# Transition Covert / Pike 454 / Revolution Wheels and more



## BigJay (Jun 14, 2010)

*Frame:* Transition Covert 2008
Travel: 140mm (5.5po)
Size: Large Pour personne de 5.9pi et plus
Color: Blanc
Shock: FOX Float RP23 rebuilt OGC a l'automne.
Headset and seat clamp included.
Extra derailler dropout include
Price: 600$

*Fork:* Rock Shox Pike 454 U-Turn Dual Air 2008
Travel: 100-140mm
Ajustements: Preload / Rebound / Motion-control / Lockout
Rebuilt: May by SRAM
Like new
Price: 400$

*Wheelset:* Transition Revolution 32 (20mm front)
Brand new (XC ridden 2-3 times)
Price: 200$

*Crankset:* Truvativ Stylo GXP
Brand new / Never installed
Price: 120$

*Brakes:* Avid BB7
Levers: Avid Ultimage
Full metal jacket
Price: 80$

I can build up an almost complete bike with everything up there for 1200$. You will need a front derailleur, a handlebar, a seatpost.
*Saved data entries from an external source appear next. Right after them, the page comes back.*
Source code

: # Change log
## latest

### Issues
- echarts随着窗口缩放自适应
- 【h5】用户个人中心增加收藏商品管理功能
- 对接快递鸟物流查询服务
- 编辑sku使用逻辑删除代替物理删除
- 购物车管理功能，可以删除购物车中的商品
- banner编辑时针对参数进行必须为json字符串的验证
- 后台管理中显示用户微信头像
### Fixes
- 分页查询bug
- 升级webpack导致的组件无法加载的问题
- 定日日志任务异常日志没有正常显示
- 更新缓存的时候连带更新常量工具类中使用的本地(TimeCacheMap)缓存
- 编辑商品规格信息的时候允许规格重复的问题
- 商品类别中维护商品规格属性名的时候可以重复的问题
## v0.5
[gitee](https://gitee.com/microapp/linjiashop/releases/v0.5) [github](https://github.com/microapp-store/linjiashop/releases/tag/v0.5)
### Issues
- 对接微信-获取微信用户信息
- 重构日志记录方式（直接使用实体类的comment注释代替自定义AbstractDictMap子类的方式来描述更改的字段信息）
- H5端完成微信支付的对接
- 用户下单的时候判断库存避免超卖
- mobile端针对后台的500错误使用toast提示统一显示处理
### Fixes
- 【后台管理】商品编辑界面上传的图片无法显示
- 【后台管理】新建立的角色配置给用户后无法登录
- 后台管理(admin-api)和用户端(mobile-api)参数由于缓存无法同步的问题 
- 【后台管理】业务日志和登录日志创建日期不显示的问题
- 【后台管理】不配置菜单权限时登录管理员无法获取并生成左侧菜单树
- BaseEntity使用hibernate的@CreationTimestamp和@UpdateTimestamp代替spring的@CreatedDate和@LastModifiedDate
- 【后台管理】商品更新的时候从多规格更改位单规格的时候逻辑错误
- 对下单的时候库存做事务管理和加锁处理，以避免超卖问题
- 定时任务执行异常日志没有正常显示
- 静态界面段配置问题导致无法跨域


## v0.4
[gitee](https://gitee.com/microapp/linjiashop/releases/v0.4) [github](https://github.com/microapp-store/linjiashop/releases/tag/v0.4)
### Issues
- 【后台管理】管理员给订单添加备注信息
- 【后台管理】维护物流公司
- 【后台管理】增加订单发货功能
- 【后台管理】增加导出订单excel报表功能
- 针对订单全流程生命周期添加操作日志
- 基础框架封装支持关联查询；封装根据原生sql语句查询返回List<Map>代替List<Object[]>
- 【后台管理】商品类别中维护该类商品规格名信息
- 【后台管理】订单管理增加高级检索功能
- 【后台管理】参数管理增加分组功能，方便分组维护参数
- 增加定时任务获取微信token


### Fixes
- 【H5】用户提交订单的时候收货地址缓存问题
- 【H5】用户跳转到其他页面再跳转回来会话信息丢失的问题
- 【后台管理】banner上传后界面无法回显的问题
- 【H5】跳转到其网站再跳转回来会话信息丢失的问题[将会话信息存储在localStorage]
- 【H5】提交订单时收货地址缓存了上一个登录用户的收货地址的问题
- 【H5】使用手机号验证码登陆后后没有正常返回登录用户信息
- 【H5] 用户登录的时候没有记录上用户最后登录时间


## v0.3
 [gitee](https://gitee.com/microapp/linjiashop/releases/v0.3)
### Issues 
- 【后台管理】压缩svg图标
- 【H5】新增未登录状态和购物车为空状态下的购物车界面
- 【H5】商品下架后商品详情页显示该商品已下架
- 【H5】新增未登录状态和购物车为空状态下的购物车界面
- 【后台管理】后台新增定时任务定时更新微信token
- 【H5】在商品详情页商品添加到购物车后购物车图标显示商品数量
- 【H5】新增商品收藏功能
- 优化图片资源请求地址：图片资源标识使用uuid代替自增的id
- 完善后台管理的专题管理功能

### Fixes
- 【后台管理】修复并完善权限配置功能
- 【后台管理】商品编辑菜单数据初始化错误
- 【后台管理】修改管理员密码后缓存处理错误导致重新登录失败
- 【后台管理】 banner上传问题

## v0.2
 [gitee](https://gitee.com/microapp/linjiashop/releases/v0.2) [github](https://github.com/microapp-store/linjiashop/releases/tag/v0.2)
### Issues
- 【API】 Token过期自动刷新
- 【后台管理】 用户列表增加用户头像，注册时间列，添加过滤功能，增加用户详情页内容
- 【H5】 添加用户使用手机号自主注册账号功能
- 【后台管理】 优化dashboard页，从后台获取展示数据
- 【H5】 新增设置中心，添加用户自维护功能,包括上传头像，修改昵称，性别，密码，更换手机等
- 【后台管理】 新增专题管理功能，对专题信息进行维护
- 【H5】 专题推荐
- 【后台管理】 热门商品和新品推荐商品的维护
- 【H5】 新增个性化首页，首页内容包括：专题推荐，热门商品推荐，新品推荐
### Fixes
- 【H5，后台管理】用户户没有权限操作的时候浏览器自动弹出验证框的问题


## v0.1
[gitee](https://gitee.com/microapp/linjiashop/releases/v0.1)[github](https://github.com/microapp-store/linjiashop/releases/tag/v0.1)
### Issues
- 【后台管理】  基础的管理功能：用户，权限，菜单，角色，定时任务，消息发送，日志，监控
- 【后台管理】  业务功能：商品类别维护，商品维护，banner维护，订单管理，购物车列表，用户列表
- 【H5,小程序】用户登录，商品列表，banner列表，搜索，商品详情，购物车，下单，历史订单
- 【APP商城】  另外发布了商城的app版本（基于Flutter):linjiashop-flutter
I will throw in the rest including a Transition seat.


----------



## gorgonzola (Jun 16, 2010)

looks like a sweet ride, why are you selling it? it fits the bill that i'm looking for - heckler, reign etc but won't be buying til next year...


----------



## BigJay (Jun 17, 2010)

gorgonzola said:


> looks like a sweet ride, why are you selling it? it fits the bill that i'm looking for - heckler, reign etc but won't be buying til next year...



I'M selling the bike because i got an Intense Tracer VP to replace it. It is a sweet ride. Nothing wrong with it. I was ready to try something else.

Now the bike needs a new home!


----------